The Mother of All PerformancesComment on this story
When you’re staging a classic from the past like Zakes Mda’s The Mother of All Eating, which is running at The Market from tomorrow, there are many questions that swirl about.
“It’s evolved from where we started,” says director Makhaola Siyanda Ndebele.
Even though it was first presented in Lesotho (where the story is set) in 1992, he felt that as it stood, they didn’t want to tamper with the script. It deals with issues South Africans still experience every day, such as betrayal by those in power and the horrific neglect of disadvantaged communities.
What he did want to play with was the concept of a one-man satire. Telling the story and exploring the culture of corruption, known as “eating”, Ndebele felt he would like to tell the story with two actors in the role of the central (and only) character called The Man. He is the principal secretary to a government minister and is described as corrupt to the core. He has enriched himself and is the main figure implicated in a recent government tender gone wrong. It comes back to haunt him, which results in his extravagant lifestyle coming to an abrupt end.
“I was looking at different ways of telling the story,” says the director, and once he started casting he found complementary actors rather than two who might be imitating one another. That’s when the idea started to morph into the character growing different heads, in a sense. It might be one man, but the excess is multiplying – it has tentacles.

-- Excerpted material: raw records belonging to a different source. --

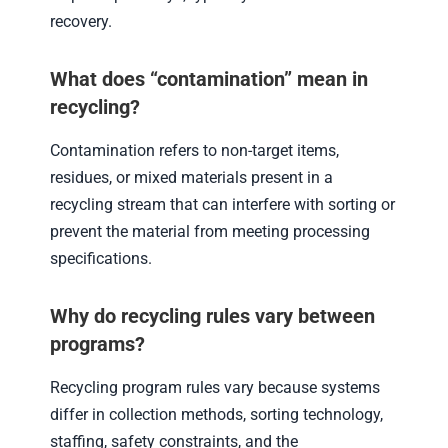
recovery.
What does “contamination” mean in
recycling?
Contamination refers to non-target items,
residues, or mixed materials present in a
recycling stream that can interfere with sorting or
prevent the material from meeting processing
specifications.
Why do recycling rules vary between
programs?
Recycling program rules vary because systems
differ in collection methods, sorting technology,
staffing, safety constraints, and the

It is precisely that which Mda wanted to expose: the greed, the destructive mindsets and the tragic effects that accompany corruption.
And the duo on stage, Jerry Mntonga and Mpho Osei-Tutu, with pianist Bernett Mulungo, are having fun with their idea. “I’ve never had such a long time just to play around,” says Osei-Tutu.
As he and Mntonga had to find one another’s rhythms, they needed the time. It’s not simply that they are playing one man, it’s about checking into one another’s head space.
Also adding to the idea of exaggeration are the mirrors used as part of the set. Not only will The Man constantly look and play with his own image, the audience will also see themselves reflected while watching this exposition of greed.
Still piling on the layers, there’s also the piano man Mulungo, who studied theatre composition and knows that what he is trying to do here might be harking back to something familiar, but is new in a theatrical sense.
“It is almost like another voice,” he says. But he also supplies all the sounds like the telephone ringing, and catches the atmosphere as tempers rise or when there’s someone at the door.
It reminds you a bit of the silent movie treatment with the pianist sitting in front of the screen while interpreting the action and the words with music.
He uses classical and jazz music to create the effects and is excited about what he hopes to achieve.
“It is a new voice,” concedes Mulungo. But that also allows for improvisation in the whole scenario as he writes his own story and further establishes the power of music in the South African storytelling context.
“It’s all about image,” says Ndebele, and that’s what he’s hoping to drive home. How everything looks, what car you drive, the watch you wear, where you live and the impact of all this jewellery on others.
“We are a society where bling matters,” he says.
He’s assisted by Gaosi Raditholo, and she’s the one who’s checking the concept of the characters and that they work.
“It’s one person, but he’s multi-dimensional,” she explains.
It’s not that we’re seeing two different sides, rather you’re given an exaggerated version of The Man who is almost drowning in his excesses.”
The Mother of All Eating was first performed at the Sechaba Hall of the Victoria Hotel in Maseru, Lesotho, in 1992. It enjoyed great popularity there, and subsequently toured Europe. In 2010, the play was produced for a new generation at the Drama for Life South African Theatre Season, with the theme Honouring the Archive: Theatre, Memory and Social Justice. It then travelled to the Maitisong Theatre Festival in Botswana and to Lesotho, where it was again warmly received. In 2012, it was staged at the Arts Alive International Festival in Joburg.
These are young voices reinterpreting an established work and that’s what makes it exciting. They’re looking at the work from a fresh vantage point and from a place that views the world in a different way than when it was written. And in a time of excessive greed – worldwide – there are few who aren’t influenced and have something to say about how it affects their lives.
Once again, The Market has got the timing right.
• The Mother of All Eating opens tomorrow and runs until June 1 in the Barney Simon Theatre at Joburg’s Market.